The reason buying the game in store is so important is because, at the end of the day, your local game store is a business. On a personal level, they want very much to support the community, and especially a community that supports them back! But on a professional level, they have to be able to pay their bills to continue doing that. Running events that have low to no profit margin (something that’s frustratingly common in this industry) means we need the players to make purchases to justify those events. If a majority of the players are buying everything online and not coming within two meters of the counter, we don’t see the need to carry the stock. If we aren’t carrying the stock, well, why would we run events for that game? Surely we could instead use that same play space for a different game that is going to be better for our store.

There just isn’t enough space.

Our store has the capacity to run one event at a time, so our challenge is scheduling them. We need to have them taking place during a time when players are available (typically evenings and weekends), but also fit within our opening hours wherever possible. Events on average run for 3-4 hours, so we can fit one event per day on weekends (where we are only open 5-6 hours a day, for reasons we discuss below). We normally close by 5pm or 6:30pm on weekdays too, so that makes things difficult. The result is that we do two events outside our normal opening times (Beginners D&D on Wednesdays, and Friday Night Magic on Fridays) and anything else takes place on the weekends. Pokemon runs every Sunday, leaving us one day – Saturday – for every other game we want to run. Most months have four Saturdays in them, meaning typically we can run four Saturday game events per month.

Now when we only have four Saturdays per month to fit in every other game we want to run, how do we choose? Our rotation typically reserves one Saturday for a Magic: The Gathering event (as we have a large number of players who have told us they can only do weekends). We also want to fit in Marvel Champions and RPG one shots as these are things we are regularly asked for by a large number of people, so that takes another two Saturday slots. The one slot left will often be aimed at some kind of board game event, but can vary depending on what else is going on (such as Free Comic Book Day, national holidays, prereleases, etc). It just doesn’t leave a lot of wiggle room to be adding in new games, particularly if we don’t know if there’s an audience!

So why not open more hours / do more evenings to fit in more events?

Short answer: work/life balance.

Long answer: Running a comic and game store involves a lot of work that isn’t seen by most people. With only two of us (and no capacity to hire anyone), most of that extra work has to be done outside our opening times, typically before we open in the morning or at home in the evenings. Additionally, this is an industry that has new releases every week of the year bar one (the time between Christmas and New Year is blissfully quiet), so taking a week off to recharge that energy is not an option. In fact, we typically only close our store when we have no realistic alternative, such as for significant physical or mental illness, emergencies, or circumstances completely out of our control, like comic delivery problems or extreme weather warnings.

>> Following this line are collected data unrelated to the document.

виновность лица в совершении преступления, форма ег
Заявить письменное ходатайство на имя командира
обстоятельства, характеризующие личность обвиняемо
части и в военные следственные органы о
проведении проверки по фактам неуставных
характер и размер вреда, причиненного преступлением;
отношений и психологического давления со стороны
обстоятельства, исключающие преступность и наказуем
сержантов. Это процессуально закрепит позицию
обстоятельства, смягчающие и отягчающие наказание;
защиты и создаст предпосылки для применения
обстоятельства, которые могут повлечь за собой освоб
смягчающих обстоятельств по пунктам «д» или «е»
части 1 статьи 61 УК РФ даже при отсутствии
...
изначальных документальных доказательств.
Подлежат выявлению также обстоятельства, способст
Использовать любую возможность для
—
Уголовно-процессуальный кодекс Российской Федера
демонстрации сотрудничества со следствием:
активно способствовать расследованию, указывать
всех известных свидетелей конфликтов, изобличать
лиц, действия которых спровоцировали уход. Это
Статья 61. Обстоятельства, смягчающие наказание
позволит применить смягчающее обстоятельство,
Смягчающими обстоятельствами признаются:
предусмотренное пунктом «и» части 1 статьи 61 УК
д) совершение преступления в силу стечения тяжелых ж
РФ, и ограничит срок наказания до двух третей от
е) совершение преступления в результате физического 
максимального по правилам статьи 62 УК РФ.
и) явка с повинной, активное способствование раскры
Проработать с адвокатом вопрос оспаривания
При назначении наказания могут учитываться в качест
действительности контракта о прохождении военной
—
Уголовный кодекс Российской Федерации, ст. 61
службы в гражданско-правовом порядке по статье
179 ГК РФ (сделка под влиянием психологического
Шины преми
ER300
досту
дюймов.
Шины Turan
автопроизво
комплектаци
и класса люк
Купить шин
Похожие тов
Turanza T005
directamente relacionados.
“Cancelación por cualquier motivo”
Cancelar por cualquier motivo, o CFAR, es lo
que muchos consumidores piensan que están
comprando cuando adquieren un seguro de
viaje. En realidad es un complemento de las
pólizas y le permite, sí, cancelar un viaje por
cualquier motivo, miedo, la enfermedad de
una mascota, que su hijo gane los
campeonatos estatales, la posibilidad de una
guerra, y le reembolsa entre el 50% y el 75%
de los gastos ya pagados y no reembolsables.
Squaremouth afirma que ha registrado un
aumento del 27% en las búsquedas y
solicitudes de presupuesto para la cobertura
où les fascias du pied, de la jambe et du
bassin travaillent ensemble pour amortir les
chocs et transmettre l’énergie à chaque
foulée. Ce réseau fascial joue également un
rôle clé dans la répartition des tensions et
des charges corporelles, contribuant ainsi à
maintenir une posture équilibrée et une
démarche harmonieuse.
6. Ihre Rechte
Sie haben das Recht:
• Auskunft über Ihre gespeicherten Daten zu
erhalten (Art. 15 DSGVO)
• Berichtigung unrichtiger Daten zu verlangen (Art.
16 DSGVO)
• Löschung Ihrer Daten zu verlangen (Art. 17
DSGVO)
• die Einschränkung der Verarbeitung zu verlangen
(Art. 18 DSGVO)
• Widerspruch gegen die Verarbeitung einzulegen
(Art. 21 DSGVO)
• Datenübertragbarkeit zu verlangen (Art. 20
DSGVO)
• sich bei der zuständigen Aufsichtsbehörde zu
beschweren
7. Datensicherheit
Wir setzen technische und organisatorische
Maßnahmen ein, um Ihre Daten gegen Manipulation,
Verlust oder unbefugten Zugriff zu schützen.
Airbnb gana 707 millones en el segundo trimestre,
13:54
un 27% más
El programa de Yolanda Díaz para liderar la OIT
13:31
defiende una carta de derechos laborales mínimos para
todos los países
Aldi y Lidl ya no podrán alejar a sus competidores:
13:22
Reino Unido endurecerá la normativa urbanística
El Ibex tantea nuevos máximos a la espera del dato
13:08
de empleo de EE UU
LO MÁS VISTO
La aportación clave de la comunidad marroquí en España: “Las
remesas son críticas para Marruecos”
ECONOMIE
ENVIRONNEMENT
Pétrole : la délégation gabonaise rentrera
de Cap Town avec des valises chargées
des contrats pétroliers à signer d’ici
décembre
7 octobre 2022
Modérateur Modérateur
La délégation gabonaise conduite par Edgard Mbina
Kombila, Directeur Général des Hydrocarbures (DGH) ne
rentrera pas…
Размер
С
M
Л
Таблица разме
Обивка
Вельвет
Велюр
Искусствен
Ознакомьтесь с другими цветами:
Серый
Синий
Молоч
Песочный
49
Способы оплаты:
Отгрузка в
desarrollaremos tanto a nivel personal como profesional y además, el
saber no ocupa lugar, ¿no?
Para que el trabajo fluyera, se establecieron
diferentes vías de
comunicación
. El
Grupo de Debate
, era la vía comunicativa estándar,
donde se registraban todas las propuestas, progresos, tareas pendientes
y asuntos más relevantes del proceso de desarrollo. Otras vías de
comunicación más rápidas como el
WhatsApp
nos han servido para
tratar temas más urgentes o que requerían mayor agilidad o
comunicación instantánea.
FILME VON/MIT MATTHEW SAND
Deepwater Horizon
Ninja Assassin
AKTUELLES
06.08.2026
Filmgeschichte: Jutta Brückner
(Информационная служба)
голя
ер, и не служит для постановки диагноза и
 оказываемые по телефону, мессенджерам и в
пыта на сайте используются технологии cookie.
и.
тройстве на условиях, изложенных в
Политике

Adding additional hours across the week would mean pushing all the things that can’t be done while we’re open to a different time in that week – and since every day is pretty much a full day, that would require me to work on my day off. While I will give a lot of my time and energy to the store and the community, losing my one day off a week is likely to lead to complete burn out – at which point we wouldn’t be able to run any events at all.

The best way to see the events you want in store is to talk to your local store.

If you want to play a particular game in store, tell the store you want it. Turn up if they run it. Order that game from them, or buy it from them if it’s already in stock. Encourage other players you know to do the same. Do all these things regularly, so they know your interest is genuine. If you have the time, energy, and inclination, ask how you can help them build the community further. All of these things will help your local store and other local players, and help you have more events to play in!